■ **CHALLENGE A**
In the rows, copy out verbatim the lines beginning with the one that contains "text Zhotovitel bude" and ending with the one that contains "list Služby rozvoje", including both of those lines.

■ **SELECTED EXTRACT**
Do we sometimes have the tendency to forget that the full title of Nietzsche’s essay that we have under examination this semester is “The Birth of Tragedy from the Spirit of Music?” Yet Nietzsche hardly talks about music at all. And when he does speak of music, his observations strike me as highly suspect and far from unimpeachable.

Nietzsche himself, ironically, makes the case against Birth of Tragedy’s concept of music, recognizing in his 1886 introduction that he has mistaken the kitsch and bombast of Wagnerian opera for a glimpse of the Dyonisiac empyrean; that smell of death so unmistakable and overwhelming to Nietzsche on the opening bars of Act III of Die Walküre was in the end nothing more than the Georg Grösz bourgeois seated next to him lighting the cigar he’d brought from his desk at the munitions-works:

It certainly is too bad that I had to obscure and spoil Dionysiac hints with formulas from Schopenhauer, but there is another feature of the book which seems even worse in retrospect: my tendency to sophisticate such insights as I had into the marvelous Greek issue with an alloy of up-do-date matters; my urge to hope where there was nothing left to hope for, all signs pointing unmistakably toward imminent ruin; my foolish prattle, prompted by the latest feats of German music, about the “German temper” – as though that temper had then been on the verge of discovering, or rediscovering itself! … The intervening years have certainly taught me one thing if they have taught me nothing else: to adopt a hopeless and merciless view toward that “German temper,” ditto toward German music, which I now recognize for what it really is: a thorough-going romanticism, the least Greek of all art forms and, over and above that, a drug of the worst sort, especially dangerous to a nation given to hard drinking and one that vaunts intellectual ferment for its power both to intoxicate the mind and to befog it (“A Critical Backward Glance,” ch. VI, pp 12-13)

Recorded data
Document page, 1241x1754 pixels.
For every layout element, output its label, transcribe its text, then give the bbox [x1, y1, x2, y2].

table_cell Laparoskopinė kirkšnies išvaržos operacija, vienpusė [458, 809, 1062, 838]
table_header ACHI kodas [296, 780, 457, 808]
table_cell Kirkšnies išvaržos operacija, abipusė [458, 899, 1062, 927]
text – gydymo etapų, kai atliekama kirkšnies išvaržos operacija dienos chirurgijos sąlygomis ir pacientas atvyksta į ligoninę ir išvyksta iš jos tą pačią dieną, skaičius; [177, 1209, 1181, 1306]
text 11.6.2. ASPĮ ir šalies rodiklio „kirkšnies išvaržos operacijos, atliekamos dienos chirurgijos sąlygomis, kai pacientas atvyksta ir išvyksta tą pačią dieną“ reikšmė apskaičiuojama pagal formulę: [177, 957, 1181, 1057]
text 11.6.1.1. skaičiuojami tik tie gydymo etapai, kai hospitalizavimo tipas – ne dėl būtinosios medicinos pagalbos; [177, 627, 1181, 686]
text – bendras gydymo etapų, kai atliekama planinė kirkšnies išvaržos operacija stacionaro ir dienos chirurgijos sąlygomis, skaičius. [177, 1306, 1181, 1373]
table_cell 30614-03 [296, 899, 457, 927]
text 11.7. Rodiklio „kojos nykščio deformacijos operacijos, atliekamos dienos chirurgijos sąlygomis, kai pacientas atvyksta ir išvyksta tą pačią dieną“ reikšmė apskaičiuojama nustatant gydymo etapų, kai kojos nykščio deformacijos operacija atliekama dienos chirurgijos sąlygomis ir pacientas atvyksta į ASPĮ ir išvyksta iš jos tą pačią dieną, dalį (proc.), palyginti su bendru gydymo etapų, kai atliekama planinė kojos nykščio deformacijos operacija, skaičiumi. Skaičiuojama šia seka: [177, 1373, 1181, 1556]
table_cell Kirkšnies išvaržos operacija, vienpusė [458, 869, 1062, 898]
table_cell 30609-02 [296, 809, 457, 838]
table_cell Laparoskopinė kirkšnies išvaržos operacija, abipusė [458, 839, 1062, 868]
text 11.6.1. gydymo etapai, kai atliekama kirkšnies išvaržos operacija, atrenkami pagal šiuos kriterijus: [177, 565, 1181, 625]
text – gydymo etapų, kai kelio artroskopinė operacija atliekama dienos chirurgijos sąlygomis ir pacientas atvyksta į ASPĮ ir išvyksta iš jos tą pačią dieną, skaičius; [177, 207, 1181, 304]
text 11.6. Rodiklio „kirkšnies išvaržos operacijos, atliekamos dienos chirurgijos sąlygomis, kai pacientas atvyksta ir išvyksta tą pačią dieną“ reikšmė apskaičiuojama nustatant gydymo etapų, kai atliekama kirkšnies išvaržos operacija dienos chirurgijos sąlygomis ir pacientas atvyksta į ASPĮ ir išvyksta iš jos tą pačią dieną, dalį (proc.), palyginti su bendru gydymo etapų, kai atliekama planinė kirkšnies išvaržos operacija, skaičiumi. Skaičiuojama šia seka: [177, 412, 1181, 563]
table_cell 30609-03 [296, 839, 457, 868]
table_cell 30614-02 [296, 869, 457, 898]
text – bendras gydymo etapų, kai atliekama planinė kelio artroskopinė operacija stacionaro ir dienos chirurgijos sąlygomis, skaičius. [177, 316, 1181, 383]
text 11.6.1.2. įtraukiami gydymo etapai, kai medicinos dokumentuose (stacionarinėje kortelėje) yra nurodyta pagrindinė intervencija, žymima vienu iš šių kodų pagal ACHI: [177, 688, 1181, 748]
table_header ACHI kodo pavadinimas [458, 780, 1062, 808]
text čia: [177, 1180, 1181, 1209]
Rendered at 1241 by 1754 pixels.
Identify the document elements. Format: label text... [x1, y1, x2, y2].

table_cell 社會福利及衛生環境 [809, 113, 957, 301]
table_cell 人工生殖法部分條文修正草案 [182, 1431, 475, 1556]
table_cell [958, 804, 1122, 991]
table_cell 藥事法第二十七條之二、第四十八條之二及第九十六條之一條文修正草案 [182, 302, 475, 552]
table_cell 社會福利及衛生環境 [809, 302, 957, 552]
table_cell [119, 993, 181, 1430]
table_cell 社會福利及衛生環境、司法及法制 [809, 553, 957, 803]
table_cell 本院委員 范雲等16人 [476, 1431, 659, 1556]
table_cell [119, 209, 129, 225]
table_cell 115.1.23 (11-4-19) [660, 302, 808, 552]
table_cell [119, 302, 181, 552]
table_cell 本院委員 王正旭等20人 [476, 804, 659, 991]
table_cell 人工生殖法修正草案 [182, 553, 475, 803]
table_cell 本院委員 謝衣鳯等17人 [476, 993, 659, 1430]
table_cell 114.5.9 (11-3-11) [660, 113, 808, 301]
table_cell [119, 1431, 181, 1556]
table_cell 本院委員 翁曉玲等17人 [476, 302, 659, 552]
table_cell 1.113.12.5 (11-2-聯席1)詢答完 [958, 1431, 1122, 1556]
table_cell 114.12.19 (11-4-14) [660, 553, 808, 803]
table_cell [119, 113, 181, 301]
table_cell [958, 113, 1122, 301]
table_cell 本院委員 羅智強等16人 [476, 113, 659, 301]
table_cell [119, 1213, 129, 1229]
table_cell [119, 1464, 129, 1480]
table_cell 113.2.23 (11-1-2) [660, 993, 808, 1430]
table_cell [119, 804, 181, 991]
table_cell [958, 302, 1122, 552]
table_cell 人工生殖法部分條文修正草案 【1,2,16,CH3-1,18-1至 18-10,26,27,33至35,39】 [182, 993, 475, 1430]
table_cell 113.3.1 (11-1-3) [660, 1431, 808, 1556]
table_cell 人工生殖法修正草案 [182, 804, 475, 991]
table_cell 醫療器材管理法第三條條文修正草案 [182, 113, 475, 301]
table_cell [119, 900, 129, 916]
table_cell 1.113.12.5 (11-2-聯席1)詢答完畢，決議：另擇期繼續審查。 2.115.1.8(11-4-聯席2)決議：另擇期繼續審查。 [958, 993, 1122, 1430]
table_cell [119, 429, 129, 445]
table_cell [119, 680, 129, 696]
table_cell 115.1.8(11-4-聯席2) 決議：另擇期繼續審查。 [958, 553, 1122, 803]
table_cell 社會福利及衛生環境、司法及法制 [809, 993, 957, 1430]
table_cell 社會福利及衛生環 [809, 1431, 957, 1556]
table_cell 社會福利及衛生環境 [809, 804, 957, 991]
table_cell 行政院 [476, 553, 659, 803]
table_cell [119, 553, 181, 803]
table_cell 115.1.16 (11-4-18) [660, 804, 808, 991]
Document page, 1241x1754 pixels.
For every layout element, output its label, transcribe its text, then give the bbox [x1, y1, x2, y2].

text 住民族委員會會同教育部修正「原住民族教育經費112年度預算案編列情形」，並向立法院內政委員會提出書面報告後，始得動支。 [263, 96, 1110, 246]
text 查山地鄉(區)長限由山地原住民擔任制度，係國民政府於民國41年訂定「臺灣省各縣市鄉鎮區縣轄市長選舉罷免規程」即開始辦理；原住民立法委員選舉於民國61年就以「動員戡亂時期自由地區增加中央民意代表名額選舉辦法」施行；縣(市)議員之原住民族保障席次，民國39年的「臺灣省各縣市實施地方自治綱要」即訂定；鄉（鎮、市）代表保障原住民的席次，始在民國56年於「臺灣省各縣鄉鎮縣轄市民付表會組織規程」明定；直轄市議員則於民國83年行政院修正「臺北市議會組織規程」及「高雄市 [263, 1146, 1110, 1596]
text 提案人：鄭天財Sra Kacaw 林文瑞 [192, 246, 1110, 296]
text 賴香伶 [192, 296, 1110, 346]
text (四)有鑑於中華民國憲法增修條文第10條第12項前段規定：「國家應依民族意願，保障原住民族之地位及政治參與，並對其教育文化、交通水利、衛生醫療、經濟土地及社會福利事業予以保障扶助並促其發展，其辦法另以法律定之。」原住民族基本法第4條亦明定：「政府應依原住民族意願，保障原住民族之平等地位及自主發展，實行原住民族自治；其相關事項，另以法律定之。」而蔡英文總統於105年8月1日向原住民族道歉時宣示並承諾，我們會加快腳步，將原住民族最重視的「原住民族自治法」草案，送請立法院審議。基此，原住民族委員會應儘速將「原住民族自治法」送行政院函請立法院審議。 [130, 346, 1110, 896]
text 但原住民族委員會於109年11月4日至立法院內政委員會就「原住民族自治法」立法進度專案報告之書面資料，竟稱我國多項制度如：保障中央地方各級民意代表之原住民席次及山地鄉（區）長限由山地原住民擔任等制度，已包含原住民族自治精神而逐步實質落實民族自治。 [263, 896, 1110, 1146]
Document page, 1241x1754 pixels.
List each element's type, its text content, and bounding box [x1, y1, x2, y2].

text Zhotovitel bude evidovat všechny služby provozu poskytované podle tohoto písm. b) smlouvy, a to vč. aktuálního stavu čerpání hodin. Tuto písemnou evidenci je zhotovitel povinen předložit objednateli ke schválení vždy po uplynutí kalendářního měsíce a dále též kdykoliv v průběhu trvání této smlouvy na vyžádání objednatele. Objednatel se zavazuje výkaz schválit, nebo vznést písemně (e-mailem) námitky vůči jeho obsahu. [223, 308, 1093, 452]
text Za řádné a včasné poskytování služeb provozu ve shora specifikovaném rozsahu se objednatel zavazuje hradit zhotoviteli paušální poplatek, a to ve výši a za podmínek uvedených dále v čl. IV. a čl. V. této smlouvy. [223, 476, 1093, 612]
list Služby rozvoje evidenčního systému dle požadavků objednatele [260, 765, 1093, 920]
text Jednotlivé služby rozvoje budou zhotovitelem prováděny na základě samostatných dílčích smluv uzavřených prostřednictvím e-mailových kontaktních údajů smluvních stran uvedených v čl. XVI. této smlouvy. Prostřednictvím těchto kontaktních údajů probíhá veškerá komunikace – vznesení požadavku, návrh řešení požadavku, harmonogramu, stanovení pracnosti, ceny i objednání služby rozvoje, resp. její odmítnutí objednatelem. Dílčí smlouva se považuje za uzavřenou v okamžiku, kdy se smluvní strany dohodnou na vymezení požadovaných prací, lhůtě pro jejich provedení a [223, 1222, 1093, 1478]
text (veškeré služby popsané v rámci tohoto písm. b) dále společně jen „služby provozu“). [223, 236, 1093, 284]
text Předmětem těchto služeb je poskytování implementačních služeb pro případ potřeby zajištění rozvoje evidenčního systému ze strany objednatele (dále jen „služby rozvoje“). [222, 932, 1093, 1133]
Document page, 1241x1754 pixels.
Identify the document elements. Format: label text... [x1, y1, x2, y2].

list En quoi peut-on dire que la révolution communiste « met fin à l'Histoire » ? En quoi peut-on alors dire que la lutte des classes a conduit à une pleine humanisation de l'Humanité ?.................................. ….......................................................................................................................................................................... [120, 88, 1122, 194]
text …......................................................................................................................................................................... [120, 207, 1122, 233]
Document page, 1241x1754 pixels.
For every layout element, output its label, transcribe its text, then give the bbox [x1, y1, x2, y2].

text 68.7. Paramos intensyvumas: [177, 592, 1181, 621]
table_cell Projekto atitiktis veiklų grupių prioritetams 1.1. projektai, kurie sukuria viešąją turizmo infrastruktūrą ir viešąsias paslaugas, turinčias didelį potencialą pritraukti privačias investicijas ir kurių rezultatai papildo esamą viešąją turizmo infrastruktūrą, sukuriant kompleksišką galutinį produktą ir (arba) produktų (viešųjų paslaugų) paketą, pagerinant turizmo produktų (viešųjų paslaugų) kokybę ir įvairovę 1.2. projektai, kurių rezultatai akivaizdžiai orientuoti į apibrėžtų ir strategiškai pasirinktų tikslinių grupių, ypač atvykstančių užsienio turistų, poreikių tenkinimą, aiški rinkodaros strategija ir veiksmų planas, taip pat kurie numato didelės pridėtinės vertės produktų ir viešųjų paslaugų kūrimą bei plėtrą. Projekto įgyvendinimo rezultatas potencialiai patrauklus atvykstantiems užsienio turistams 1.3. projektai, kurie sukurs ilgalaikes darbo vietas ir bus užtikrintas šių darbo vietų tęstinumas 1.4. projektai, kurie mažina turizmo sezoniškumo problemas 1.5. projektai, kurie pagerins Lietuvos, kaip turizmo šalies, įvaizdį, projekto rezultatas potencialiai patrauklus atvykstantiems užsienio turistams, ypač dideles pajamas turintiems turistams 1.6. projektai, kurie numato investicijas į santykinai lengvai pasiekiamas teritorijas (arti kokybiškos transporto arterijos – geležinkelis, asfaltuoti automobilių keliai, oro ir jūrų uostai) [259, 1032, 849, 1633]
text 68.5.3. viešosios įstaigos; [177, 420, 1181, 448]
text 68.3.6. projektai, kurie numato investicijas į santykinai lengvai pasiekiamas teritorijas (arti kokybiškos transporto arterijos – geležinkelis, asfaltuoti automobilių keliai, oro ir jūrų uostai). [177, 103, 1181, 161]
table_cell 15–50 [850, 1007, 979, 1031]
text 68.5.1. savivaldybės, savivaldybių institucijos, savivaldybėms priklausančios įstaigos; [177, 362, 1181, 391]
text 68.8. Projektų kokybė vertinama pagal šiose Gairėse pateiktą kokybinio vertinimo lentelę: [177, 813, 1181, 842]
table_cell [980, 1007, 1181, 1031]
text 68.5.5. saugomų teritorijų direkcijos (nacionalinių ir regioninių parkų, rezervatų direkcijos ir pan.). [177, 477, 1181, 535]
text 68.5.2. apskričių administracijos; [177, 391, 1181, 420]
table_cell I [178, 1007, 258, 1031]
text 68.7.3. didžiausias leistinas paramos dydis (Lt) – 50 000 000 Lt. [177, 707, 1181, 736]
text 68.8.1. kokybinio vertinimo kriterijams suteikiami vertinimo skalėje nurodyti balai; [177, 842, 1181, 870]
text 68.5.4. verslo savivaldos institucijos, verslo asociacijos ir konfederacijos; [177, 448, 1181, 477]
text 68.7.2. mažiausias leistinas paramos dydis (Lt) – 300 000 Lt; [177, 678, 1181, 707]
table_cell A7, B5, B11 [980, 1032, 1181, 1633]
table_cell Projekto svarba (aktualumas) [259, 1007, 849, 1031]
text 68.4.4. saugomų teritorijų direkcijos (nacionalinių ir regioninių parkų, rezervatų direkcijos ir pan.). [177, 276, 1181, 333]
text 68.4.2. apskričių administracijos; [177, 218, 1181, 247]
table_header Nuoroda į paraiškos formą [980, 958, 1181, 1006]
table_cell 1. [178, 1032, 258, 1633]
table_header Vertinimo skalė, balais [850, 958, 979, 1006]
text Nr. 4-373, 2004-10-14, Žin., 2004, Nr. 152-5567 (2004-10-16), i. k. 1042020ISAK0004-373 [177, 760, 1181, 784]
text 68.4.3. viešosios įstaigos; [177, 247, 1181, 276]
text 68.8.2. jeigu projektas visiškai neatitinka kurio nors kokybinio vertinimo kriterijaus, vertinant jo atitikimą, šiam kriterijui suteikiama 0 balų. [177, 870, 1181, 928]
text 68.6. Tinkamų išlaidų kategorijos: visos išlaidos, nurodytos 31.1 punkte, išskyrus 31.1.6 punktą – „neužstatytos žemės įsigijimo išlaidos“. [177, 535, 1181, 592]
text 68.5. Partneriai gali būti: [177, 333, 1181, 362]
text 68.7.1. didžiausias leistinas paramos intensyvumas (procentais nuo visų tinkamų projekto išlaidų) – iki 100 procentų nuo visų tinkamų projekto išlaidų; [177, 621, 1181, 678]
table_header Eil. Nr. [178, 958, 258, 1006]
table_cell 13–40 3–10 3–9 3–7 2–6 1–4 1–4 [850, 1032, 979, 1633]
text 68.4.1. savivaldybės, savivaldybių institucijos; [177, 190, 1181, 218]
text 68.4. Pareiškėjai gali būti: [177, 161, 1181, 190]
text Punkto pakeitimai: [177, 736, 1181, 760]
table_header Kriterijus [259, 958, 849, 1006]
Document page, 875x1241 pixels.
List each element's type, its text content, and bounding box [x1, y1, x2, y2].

■ **CHALLENGE B**
Continue the essay on Nietzsche and music from the point where it stops.

■ **TASK ANSWER A**
text Zhotovitel bude evidovat všechny služby provozu poskytované podle tohoto písm. b) smlouvy, a to vč. aktuálního stavu čerpání hodin. Tuto písemnou evidenci je zhotovitel povinen předložit objednateli ke schválení vždy po uplynutí kalendářního měsíce a dále též kdykoliv v průběhu trvání této smlouvy na vyžádání objednatele. Objednatel se zavazuje výkaz schválit, nebo vznést písemně (e-mailem) námitky vůči jeho obsahu. [223, 308, 1093, 452]
text Za řádné a včasné poskytování služeb provozu ve shora specifikovaném rozsahu se objednatel zavazuje hradit zhotoviteli paušální poplatek, a to ve výši a za podmínek uvedených dále v čl. IV. a čl. V. této smlouvy. [223, 476, 1093, 612]
list Služby rozvoje evidenčního systému dle požadavků objednatele [260, 765, 1093, 920]

■ **TASK ANSWER B**
How much of Nietzsche’s argument can be said to lay on this false premise? Unfortunately, quite a lot. Music was, in the context of Birth of Tragedy, Nietzsche’s very “door of perception.” And he gets it so wrong, dismissing with a Wagnerish wave of the hand nearly two centuries of German musical masterpieces beginning with Bach, and yet relying on this vulgar misrepresentation of the metaphysical nature of music to such an extent, that it is really difficult to continue to credit the rest of his argument. (What a pity Nietzsche couldn’t have lived, instead, to hear Mahler.)

Among the great thinkers there is only one who has fully realized the immense discrepancy between the plastic Appollonian art and the Dyonisiac art of music. Independently of Greek religious symbols, Schopenhauer assigned to music a totally different character and origin from all the other arts, because it does not, like all the others, represent appearance, but the will directly. It is the metaphysical complement to everything that is physical in the world; the thing-in-itself where all else is appearance….. Richard Wagner set his seal of approval on this key notion of all esthetics when he wrote in his book on Beethoven that music obeys esthetic principles quite unlike those governing the visual arts and that the category of beauty is altogether inapplicable to it – although a wrongheaded esthetic based on a misguided and decadent art has attempted to make music answer to criteria of beauty proper only to the plastic arts, expecting it to generate pleasure in beautiful forms. Once I had become aware of this antimony I felt strongly moved to explore the nature of Greek tragedy…. For the first time I seemed to possess the key enabling me to inspect the problem of tragedy… (Ch. XVI, pp. 97-98, emphasis in original.)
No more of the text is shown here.